### EXTRACT PROVIDED ###

Determining $a+b+c$ given tangent and some roots

Question

$$\tan63^\circ=\sqrt{\sqrt{a}-\sqrt{b}}+\sqrt{\sqrt{c}-\sqrt{b}}$$

where $a,b,c \in \mathbb Z^+$

Determine $a+b+c$

How would I go about this?

Answer 1

HINT: use that $$\tan(63^{\circ})=1/4\, \left( \sqrt {5}-1 \right) \left( 4+\sqrt {2}\sqrt {5-\sqrt {5} } \right) $$

Answer 2

$$\tan63^{\circ}=\frac{1-\cos126^{\circ}}{\sin126^{\circ}}=\frac{1+\sin36^{\circ}}{\cos36^{\circ}}=\frac{1+2\sin18^{\circ}\cos18^{\circ}}{\cos36^{\circ}}=$$ $$=\frac{1+\frac{\sqrt5-1}{2}\cdot\sqrt{1-\left(\frac{\sqrt5-1}{4}\right)^2}}{\frac{\sqrt5+1}{4}}=\frac{4+\frac{\sqrt5-1}{2}\cdot\sqrt{10+2\sqrt5}}{\sqrt5+1}=$$ $$=\frac{\sqrt5-1}{4}\left(4+\frac{\sqrt5-1}{2}\cdot\sqrt{10+2\sqrt5}\right)=\sqrt{5}-1+\frac{3-\sqrt5}{4}\cdot\sqrt{10+2\sqrt5}=$$ $$=\sqrt{6-2\sqrt5}+\sqrt{\frac{(3-\sqrt5)^2(5+\sqrt5)}{8}}=\sqrt{6-2\sqrt5}+\sqrt{\frac{(7-3\sqrt5)(5+\sqrt5)}{4}}=$$ $$=\sqrt{6-2\sqrt5}+\sqrt{5-2\sqrt5}=\sqrt{\sqrt{36}-\sqrt{20}}+\sqrt{\sqrt{25}-\sqrt{20}},$$ which gives $a=36$, $b=20$ and $c=25$.

###

WORK TASK 1
In the thread about tan 63°, which values of a, b and c does the second answer reach?
WORK TASK 2
Output verbatim the part of the thread about tan 63° that opens with the words containing "How would I" and closes with "gives $a=36$, $b=20$ and $c=25$.".
Rely solely on the thread about tan 63° for your responses.

### ENTRIES SUPPLIED ###

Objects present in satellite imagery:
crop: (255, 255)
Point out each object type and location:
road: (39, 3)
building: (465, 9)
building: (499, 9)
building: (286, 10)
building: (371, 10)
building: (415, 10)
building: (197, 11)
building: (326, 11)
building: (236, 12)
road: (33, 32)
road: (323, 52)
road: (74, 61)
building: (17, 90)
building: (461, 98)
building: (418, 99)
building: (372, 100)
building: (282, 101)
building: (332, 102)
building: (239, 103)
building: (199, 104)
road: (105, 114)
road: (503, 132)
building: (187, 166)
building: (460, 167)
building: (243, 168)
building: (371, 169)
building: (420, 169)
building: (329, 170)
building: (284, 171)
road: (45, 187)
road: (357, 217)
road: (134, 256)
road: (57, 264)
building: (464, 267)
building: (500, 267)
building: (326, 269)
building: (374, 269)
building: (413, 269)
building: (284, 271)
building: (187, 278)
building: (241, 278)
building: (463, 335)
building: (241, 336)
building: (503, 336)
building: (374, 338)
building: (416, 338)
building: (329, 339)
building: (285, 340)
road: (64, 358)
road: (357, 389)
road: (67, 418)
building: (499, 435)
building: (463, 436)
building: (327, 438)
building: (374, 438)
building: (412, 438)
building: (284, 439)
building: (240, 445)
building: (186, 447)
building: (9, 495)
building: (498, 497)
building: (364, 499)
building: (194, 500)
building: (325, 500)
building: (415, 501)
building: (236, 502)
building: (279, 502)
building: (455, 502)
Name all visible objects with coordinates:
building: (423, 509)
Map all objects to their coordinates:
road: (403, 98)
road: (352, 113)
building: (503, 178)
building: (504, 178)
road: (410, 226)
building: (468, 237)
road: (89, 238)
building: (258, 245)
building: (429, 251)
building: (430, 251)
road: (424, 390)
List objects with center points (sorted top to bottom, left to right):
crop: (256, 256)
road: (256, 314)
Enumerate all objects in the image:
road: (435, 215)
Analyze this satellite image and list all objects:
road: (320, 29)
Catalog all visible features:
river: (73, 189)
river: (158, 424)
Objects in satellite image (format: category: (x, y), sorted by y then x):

###

SOLUTION 1
a = 36, b = 20 and c = 25.

SOLUTION 2
How would I go about this?

Answer 1

HINT: use that $$\tan(63^{\circ})=1/4\, \left( \sqrt {5}-1 \right) \left( 4+\sqrt {2}\sqrt {5-\sqrt {5} } \right) $$

Answer 2

$$\tan63^{\circ}=\frac{1-\cos126^{\circ}}{\sin126^{\circ}}=\frac{1+\sin36^{\circ}}{\cos36^{\circ}}=\frac{1+2\sin18^{\circ}\cos18^{\circ}}{\cos36^{\circ}}=$$ $$=\frac{1+\frac{\sqrt5-1}{2}\cdot\sqrt{1-\left(\frac{\sqrt5-1}{4}\right)^2}}{\frac{\sqrt5+1}{4}}=\frac{4+\frac{\sqrt5-1}{2}\cdot\sqrt{10+2\sqrt5}}{\sqrt5+1}=$$ $$=\frac{\sqrt5-1}{4}\left(4+\frac{\sqrt5-1}{2}\cdot\sqrt{10+2\sqrt5}\right)=\sqrt{5}-1+\frac{3-\sqrt5}{4}\cdot\sqrt{10+2\sqrt5}=$$ $$=\sqrt{6-2\sqrt5}+\sqrt{\frac{(3-\sqrt5)^2(5+\sqrt5)}{8}}=\sqrt{6-2\sqrt5}+\sqrt{\frac{(7-3\sqrt5)(5+\sqrt5)}{4}}=$$ $$=\sqrt{6-2\sqrt5}+\sqrt{5-2\sqrt5}=\sqrt{\sqrt{36}-\sqrt{20}}+\sqrt{\sqrt{25}-\sqrt{20}},$$ which gives $a=36$, $b=20$ and $c=25$.